I was in the minority that found the original Happy Feet (2006) to be barely amusing, a film in which astonishing computer animation was put in service to a weak, formulaic story built around Glee-like recycling of pop hits. Minority? Hell, the damn thing won the Oscar (and the New York Film Critics Circle award, though I believe I was voting for Monster House that year).
Still, I can't imagine that Happy Feet Two, opening Friday (11/18/11), will charm any but the youngest viewers. It has less plot than an hour of Sesame Street, fewer jokes than a Republican presidential debate -- and astonishing computer animation, this time in wholly unnecessary 3D.

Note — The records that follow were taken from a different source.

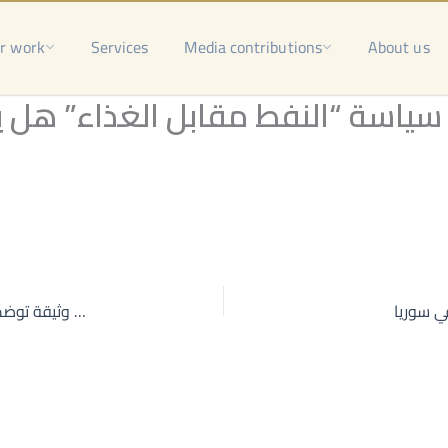
r work
Services
Media contributions
About us
سياسة “النفط مقابل الغذاء” هل 
تنفق عليهم الملايين.. وثيقة توضح أعداد السوريين الذين يتقاضون رواتب من أمريكا في سوريا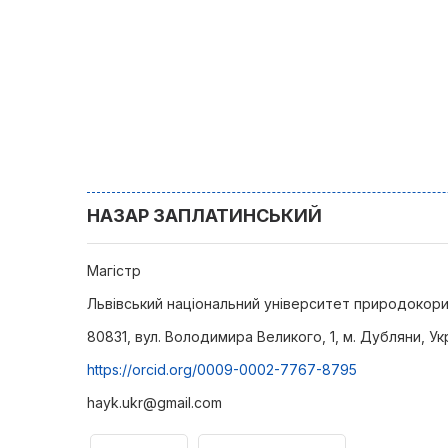
НАЗАР ЗАПЛАТИНСЬКИЙ
Магістр
Львівський національний університет природокор
80831, вул. Володимира Великого, 1, м. Дубляни, Ук
https://orcid.org/0009-0002-7767-8795
hayk.ukr@gmail.com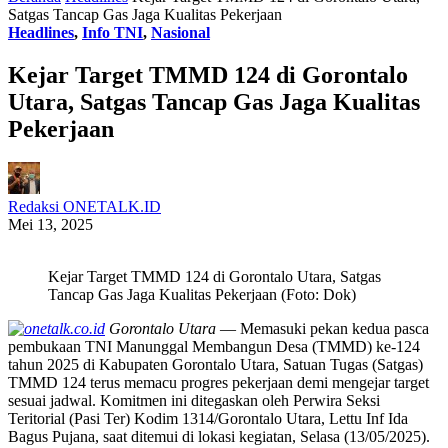
Satgas Tancap Gas Jaga Kualitas Pekerjaan
Headlines
,
Info TNI
,
Nasional
Kejar Target TMMD 124 di Gorontalo
Utara, Satgas Tancap Gas Jaga Kualitas
Pekerjaan
Redaksi ONETALK.ID
Mei 13, 2025
Kejar Target TMMD 124 di Gorontalo Utara, Satgas
Tancap Gas Jaga Kualitas Pekerjaan (Foto: Dok)
Gorontalo Utara
— Memasuki pekan kedua pasca
pembukaan TNI Manunggal Membangun Desa (TMMD) ke-124
tahun 2025 di Kabupaten Gorontalo Utara, Satuan Tugas (Satgas)
TMMD 124 terus memacu progres pekerjaan demi mengejar target
sesuai jadwal. Komitmen ini ditegaskan oleh Perwira Seksi
Teritorial (Pasi Ter) Kodim 1314/Gorontalo Utara, Lettu Inf Ida
Bagus Pujana, saat ditemui di lokasi kegiatan, Selasa (13/05/2025).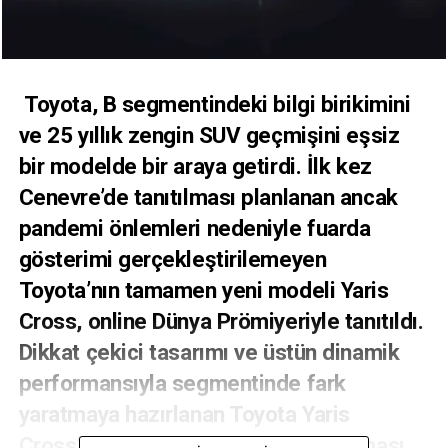
Toyota, B segmentindeki bilgi birikimini
ve 25 yıllık zengin SUV geçmişini eşsiz
bir modelde bir araya getirdi. İlk kez
Cenevre’de tanıtılması planlanan ancak
pandemi önlemleri nedeniyle fuarda
gösterimi gerçekleştirilemeyen
Toyota’nın tamamen yeni modeli Yaris
Cross, online Dünya Prömiyeriyle tanıtıldı.
Dikkat çekici tasarımı ve üstün dinamik
performansıyla segmentinde fark
yaratmaya hazırlanan Toyota Yaris
Cross’un 2021 yılında pazara sunulması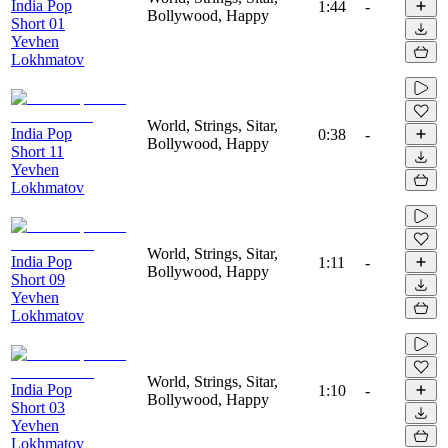
India Pop
1:44
-
Bollywood, Happy
Short 01
Yevhen
Lokhmatov
World, Strings, Sitar,
India Pop
0:38
-
Bollywood, Happy
Short 11
Yevhen
Lokhmatov
World, Strings, Sitar,
India Pop
1:11
-
Bollywood, Happy
Short 09
Yevhen
Lokhmatov
World, Strings, Sitar,
India Pop
1:10
-
Bollywood, Happy
Short 03
Yevhen
Lokhmatov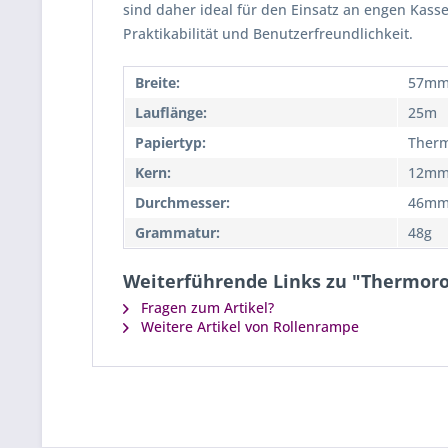
sind daher ideal für den Einsatz an engen Kass
Praktikabilität und Benutzerfreundlichkeit.
Breite:
57m
Lauflänge:
25m
Papiertyp:
Therm
Kern:
12m
Durchmesser:
46m
Grammatur:
48g
Weiterführende Links zu "Thermorol
Fragen zum Artikel?
Weitere Artikel von Rollenrampe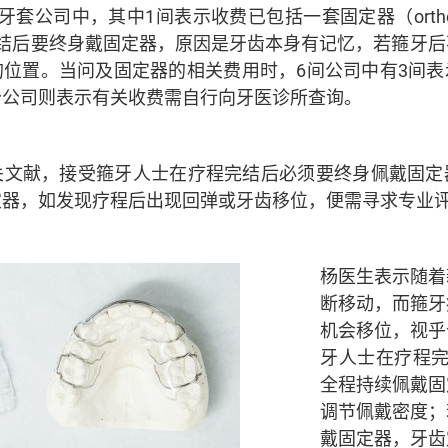
公司中，其中1间表示收费已包括一套固定器（orthodonti
完结后要终身戴固定器，原因是牙齿本身有记忆，若箍牙后
位置。当问及固定器的相关费用时，6间公司中有3间表示每
，部分公司则表示有关收费需自行向牙医诊所查询。
关文献，接受箍牙人士在疗程完结后必须要终身佩戴固定
定器，如发现疗程后出现回弹或牙齿移位，便需寻求专业
杨医生表示随着
断移动，而箍牙
机会移位，视乎
牙人士在疗程完
全程持续佩戴固
调节佩戴密度；
戴固定器，牙齿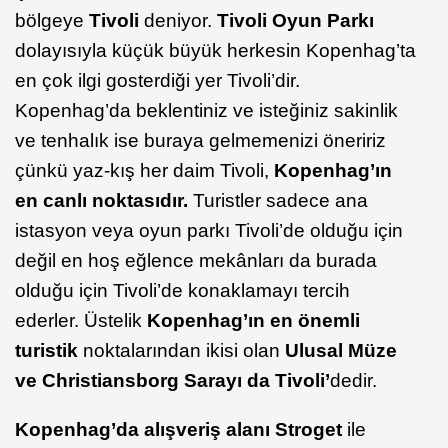
bölgeye
Tivoli
deniyor.
Tivoli Oyun Parkı
dolayısıyla küçük büyük herkesin Kopenhag’ta
en çok ilgi gosterdiği yer Tivoli’dir.
Kopenhag’da beklentiniz ve isteğiniz sakinlik
ve tenhalık ise buraya gelmemenizi öneririz
çünkü yaz-kış her daim Tivoli,
Kopenhag’ın
en canlı noktasıdır.
Turistler sadece ana
istasyon veya oyun parkı Tivoli’de olduğu için
değil en hoş eğlence mekânları da burada
olduğu için Tivoli’de konaklamayı tercih
ederler. Üstelik
Kopenhag’ın en önemli
turistik
noktalarından ikisi olan
Ulusal Müze
ve Christiansborg Sarayı da Tivoli’
dedir.
Kopenhag’da alışveriş alanı Stroget
ile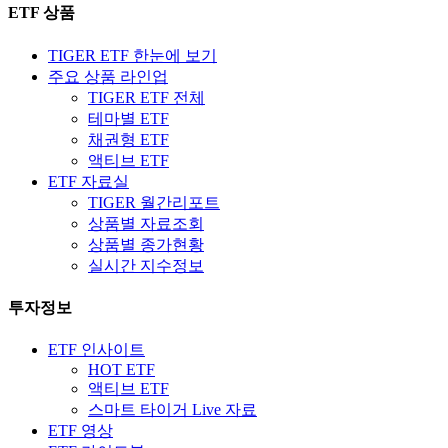
ETF 상품
TIGER ETF 한눈에 보기
주요 상품 라인업
TIGER ETF 전체
테마별 ETF
채권형 ETF
액티브 ETF
ETF 자료실
TIGER 월간리포트
상품별 자료조회
상품별 종가현황
실시간 지수정보
투자정보
ETF 인사이트
HOT ETF
액티브 ETF
스마트 타이거 Live 자료
ETF 영상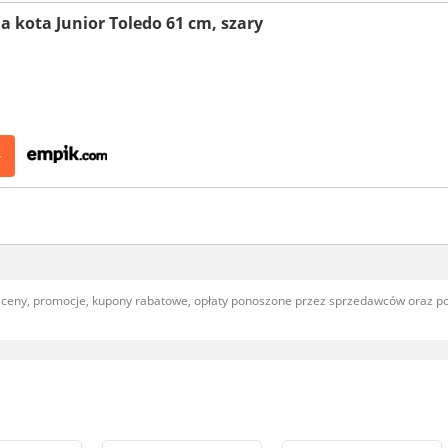
a kota Junior Toledo 61 cm, szary
>
, ceny, promocje, kupony rabatowe, opłaty ponoszone przez sprzedawców oraz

In the original, Mumble (voiced by Elijah Wood) was an outcast Emperor penguin because he couldn't sing -- but he could tap-dance. And so he found true love with the flock's best singer, Gloria (the late Brittany Murphy).
In this sequel, Mumble is now an adult, married to Gloria (singer Pink). He still can't sing but he has the whole flock tap-dancing. But when the visiting rock penguin Ramon (Robin Williams) leaves to go back to his own people, Mumble's hatchling Erik and his two little pals follow.

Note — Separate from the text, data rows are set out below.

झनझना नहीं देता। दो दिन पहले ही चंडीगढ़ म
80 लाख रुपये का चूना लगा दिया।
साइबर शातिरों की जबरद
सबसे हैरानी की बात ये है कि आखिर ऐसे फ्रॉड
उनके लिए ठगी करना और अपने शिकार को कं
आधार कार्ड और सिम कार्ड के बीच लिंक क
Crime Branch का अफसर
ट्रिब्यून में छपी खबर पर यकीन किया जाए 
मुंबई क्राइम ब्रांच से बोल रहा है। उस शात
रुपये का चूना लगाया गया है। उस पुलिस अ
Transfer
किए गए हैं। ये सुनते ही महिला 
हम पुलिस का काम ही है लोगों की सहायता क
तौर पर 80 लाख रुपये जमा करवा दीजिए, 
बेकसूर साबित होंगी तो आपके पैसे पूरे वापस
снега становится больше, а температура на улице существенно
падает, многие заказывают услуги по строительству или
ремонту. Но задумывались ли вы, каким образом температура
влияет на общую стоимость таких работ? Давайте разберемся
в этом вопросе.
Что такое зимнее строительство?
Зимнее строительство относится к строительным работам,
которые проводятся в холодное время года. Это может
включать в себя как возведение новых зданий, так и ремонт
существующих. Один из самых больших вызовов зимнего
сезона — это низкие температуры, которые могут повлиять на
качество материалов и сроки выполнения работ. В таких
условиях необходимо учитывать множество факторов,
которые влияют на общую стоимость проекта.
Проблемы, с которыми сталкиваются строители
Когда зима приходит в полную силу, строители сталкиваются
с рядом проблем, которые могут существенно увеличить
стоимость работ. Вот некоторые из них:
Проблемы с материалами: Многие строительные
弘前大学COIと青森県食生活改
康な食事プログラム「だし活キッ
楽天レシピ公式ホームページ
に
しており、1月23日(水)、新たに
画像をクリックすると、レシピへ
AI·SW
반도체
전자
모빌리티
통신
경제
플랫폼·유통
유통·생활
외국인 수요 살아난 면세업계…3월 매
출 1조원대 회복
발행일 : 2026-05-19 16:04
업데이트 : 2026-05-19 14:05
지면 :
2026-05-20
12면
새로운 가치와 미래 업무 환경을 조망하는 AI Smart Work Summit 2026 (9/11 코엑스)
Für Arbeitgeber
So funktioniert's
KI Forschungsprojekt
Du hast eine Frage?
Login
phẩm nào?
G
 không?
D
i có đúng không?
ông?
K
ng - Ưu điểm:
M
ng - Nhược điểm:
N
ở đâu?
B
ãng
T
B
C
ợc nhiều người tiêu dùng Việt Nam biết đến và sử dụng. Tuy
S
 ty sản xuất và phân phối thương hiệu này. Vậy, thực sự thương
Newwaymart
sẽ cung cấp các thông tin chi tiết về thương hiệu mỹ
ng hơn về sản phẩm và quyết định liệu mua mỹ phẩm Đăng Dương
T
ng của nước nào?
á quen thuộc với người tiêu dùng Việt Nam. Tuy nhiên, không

Mumble sets out to bring them back -- but when they return, he finds that the whole flock has been cut off from food and the rest of Antarctica by shifting icebergs, which have trapped them in a steep-walled valley. So it's up to him to save them.
And that's it. It's so simple that it's simple-minded. There's barely even the eco-consciousness about climate change that was the first film's subtext; don't want to stir up those "See? Hollywood is liberal!" types again, I guess.
The only glimmer of wit in this whole movie comes with a pair of new characters, Will and Bill, a couple of krill, which are microscopic shrimp-like creatures that travel in huge swarms, to be inhaled and digested by whales. Will, however, longs to be a predator, and convinces the nervous Bill to follow him in leaving the swarm behind.
The writing for Will and Bill is actually quite amusing -- and the animation is stunning, reminiscent of the over-the-top adventures of Skrat in the Ice Age films. But the voice actors, particularly Brad Pitt as Will, lack the comic-cartoon energy required of a character this exaggerated. So the characters' adventures are funnier in concept than in execution.
Which still makes them more amusing than all of the rest of Happy Feet Two combined.